START Extracted entries

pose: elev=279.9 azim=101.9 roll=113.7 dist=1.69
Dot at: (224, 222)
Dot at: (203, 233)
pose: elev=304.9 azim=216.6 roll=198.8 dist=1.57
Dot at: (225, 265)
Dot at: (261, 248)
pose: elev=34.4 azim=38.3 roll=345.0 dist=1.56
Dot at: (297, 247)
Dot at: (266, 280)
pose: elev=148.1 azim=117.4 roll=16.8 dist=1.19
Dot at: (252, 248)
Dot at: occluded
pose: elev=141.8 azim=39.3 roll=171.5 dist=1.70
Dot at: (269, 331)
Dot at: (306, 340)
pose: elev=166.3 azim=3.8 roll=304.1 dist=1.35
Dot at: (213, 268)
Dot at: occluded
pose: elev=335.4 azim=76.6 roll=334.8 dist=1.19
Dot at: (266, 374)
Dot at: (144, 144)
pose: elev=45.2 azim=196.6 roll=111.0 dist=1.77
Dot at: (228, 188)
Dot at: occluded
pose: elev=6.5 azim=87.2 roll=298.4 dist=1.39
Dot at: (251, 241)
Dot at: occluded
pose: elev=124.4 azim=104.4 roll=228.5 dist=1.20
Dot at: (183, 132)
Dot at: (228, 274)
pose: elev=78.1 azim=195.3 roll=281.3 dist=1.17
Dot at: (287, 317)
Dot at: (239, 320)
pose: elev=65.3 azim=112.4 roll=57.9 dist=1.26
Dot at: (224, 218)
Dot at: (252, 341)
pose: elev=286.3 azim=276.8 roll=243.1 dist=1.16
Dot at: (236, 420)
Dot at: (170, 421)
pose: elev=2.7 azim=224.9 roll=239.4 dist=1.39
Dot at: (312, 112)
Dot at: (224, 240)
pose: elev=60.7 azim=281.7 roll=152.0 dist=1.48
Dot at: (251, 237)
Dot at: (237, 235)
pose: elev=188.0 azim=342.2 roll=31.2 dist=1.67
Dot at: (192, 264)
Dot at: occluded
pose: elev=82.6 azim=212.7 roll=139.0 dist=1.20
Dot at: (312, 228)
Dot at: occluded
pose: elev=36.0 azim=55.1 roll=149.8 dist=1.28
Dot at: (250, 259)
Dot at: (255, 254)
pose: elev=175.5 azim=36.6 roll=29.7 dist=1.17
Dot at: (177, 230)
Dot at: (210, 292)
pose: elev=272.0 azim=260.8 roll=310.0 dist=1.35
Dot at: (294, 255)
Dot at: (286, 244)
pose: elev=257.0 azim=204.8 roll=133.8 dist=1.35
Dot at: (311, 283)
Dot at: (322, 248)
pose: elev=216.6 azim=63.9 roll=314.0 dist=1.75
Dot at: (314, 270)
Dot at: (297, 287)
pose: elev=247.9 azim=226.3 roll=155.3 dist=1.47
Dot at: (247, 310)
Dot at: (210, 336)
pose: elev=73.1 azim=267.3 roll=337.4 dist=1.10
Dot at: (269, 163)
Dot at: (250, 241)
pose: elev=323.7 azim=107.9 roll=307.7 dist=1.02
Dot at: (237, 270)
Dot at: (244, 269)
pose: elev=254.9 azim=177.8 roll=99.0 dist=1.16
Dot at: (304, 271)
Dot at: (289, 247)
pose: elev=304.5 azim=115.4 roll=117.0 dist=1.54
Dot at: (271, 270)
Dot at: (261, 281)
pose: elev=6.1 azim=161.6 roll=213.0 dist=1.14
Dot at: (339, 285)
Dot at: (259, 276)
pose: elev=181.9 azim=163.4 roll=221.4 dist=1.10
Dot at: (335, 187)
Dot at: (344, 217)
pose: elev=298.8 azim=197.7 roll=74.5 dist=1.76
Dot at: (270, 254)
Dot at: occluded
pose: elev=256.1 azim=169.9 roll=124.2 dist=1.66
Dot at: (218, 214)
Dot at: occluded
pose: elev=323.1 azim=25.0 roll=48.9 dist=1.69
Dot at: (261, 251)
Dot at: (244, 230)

END Extracted entries

What is expected
Repeat every line of the items above, changing "pose" to "view" wherever it appears and leaving everything else the same.

The output
view: elev=279.9 azim=101.9 roll=113.7 dist=1.69
Dot at: (224, 222)
Dot at: (203, 233)
view: elev=304.9 azim=216.6 roll=198.8 dist=1.57
Dot at: (225, 265)
Dot at: (261, 248)
view: elev=34.4 azim=38.3 roll=345.0 dist=1.56
Dot at: (297, 247)
Dot at: (266, 280)
view: elev=148.1 azim=117.4 roll=16.8 dist=1.19
Dot at: (252, 248)
Dot at: occluded
view: elev=141.8 azim=39.3 roll=171.5 dist=1.70
Dot at: (269, 331)
Dot at: (306, 340)
view: elev=166.3 azim=3.8 roll=304.1 dist=1.35
Dot at: (213, 268)
Dot at: occluded
view: elev=335.4 azim=76.6 roll=334.8 dist=1.19
Dot at: (266, 374)
Dot at: (144, 144)
view: elev=45.2 azim=196.6 roll=111.0 dist=1.77
Dot at: (228, 188)
Dot at: occluded
view: elev=6.5 azim=87.2 roll=298.4 dist=1.39
Dot at: (251, 241)
Dot at: occluded
view: elev=124.4 azim=104.4 roll=228.5 dist=1.20
Dot at: (183, 132)
Dot at: (228, 274)
view: elev=78.1 azim=195.3 roll=281.3 dist=1.17
Dot at: (287, 317)
Dot at: (239, 320)
view: elev=65.3 azim=112.4 roll=57.9 dist=1.26
Dot at: (224, 218)
Dot at: (252, 341)
view: elev=286.3 azim=276.8 roll=243.1 dist=1.16
Dot at: (236, 420)
Dot at: (170, 421)
view: elev=2.7 azim=224.9 roll=239.4 dist=1.39
Dot at: (312, 112)
Dot at: (224, 240)
view: elev=60.7 azim=281.7 roll=152.0 dist=1.48
Dot at: (251, 237)
Dot at: (237, 235)
view: elev=188.0 azim=342.2 roll=31.2 dist=1.67
Dot at: (192, 264)
Dot at: occluded
view: elev=82.6 azim=212.7 roll=139.0 dist=1.20
Dot at: (312, 228)
Dot at: occluded
view: elev=36.0 azim=55.1 roll=149.8 dist=1.28
Dot at: (250, 259)
Dot at: (255, 254)
view: elev=175.5 azim=36.6 roll=29.7 dist=1.17
Dot at: (177, 230)
Dot at: (210, 292)
view: elev=272.0 azim=260.8 roll=310.0 dist=1.35
Dot at: (294, 255)
Dot at: (286, 244)
view: elev=257.0 azim=204.8 roll=133.8 dist=1.35
Dot at: (311, 283)
Dot at: (322, 248)
view: elev=216.6 azim=63.9 roll=314.0 dist=1.75
Dot at: (314, 270)
Dot at: (297, 287)
view: elev=247.9 azim=226.3 roll=155.3 dist=1.47
Dot at: (247, 310)
Dot at: (210, 336)
view: elev=73.1 azim=267.3 roll=337.4 dist=1.10
Dot at: (269, 163)
Dot at: (250, 241)
view: elev=323.7 azim=107.9 roll=307.7 dist=1.02
Dot at: (237, 270)
Dot at: (244, 269)
view: elev=254.9 azim=177.8 roll=99.0 dist=1.16
Dot at: (304, 271)
Dot at: (289, 247)
view: elev=304.5 azim=115.4 roll=117.0 dist=1.54
Dot at: (271, 270)
Dot at: (261, 281)
view: elev=6.1 azim=161.6 roll=213.0 dist=1.14
Dot at: (339, 285)
Dot at: (259, 276)
view: elev=181.9 azim=163.4 roll=221.4 dist=1.10
Dot at: (335, 187)
Dot at: (344, 217)
view: elev=298.8 azim=197.7 roll=74.5 dist=1.76
Dot at: (270, 254)
Dot at: occluded
view: elev=256.1 azim=169.9 roll=124.2 dist=1.66
Dot at: (218, 214)
Dot at: occluded
view: elev=323.1 azim=25.0 roll=48.9 dist=1.69
Dot at: (261, 251)
Dot at: (244, 230)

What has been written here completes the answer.